**EXERCISE AIM:** Every line of the material below needs to be copied exactly; omit the pictures.

[[ DATA FOR ANALYSIS, beginning ]]

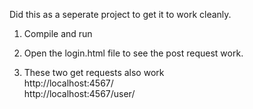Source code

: Did this as a seperate project to get it to work cleanly.

1. Compile and run

2. Open the login.html file to see the post request work.

3. These two get requests also work  
   http://localhost:4567/  
   http://localhost:4567/user/<NAME>
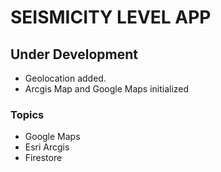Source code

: <h1>SEISMICITY LEVEL APP</h1>
<h2>Under Development</h2>

  <ul>
  <li>Geolocation added.</li>
  <li>Arcgis Map and Google Maps initialized</li>
</ul>

<h3>Topics</h3>
  <ul>
  <li>Google Maps</li>
  <li>Esri Arcgis</li>
  <li>Firestore</li>
  
</ul>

[[ DATA FOR ANALYSIS, end ]]

**WRITTEN SOLUTION:**
Source code

: Did this as a seperate project to get it to work cleanly.

1. Compile and run

2. Open the login.html file to see the post request work.

3. These two get requests also work  
   http://localhost:4567/  
   http://localhost:4567/user/<NAME>
Source code

: <h1>SEISMICITY LEVEL APP</h1>
<h2>Under Development</h2>

  <ul>
  <li>Geolocation added.</li>
  <li>Arcgis Map and Google Maps initialized</li>
</ul>

<h3>Topics</h3>
  <ul>
  <li>Google Maps</li>
  <li>Esri Arcgis</li>
  <li>Firestore</li>
  
</ul>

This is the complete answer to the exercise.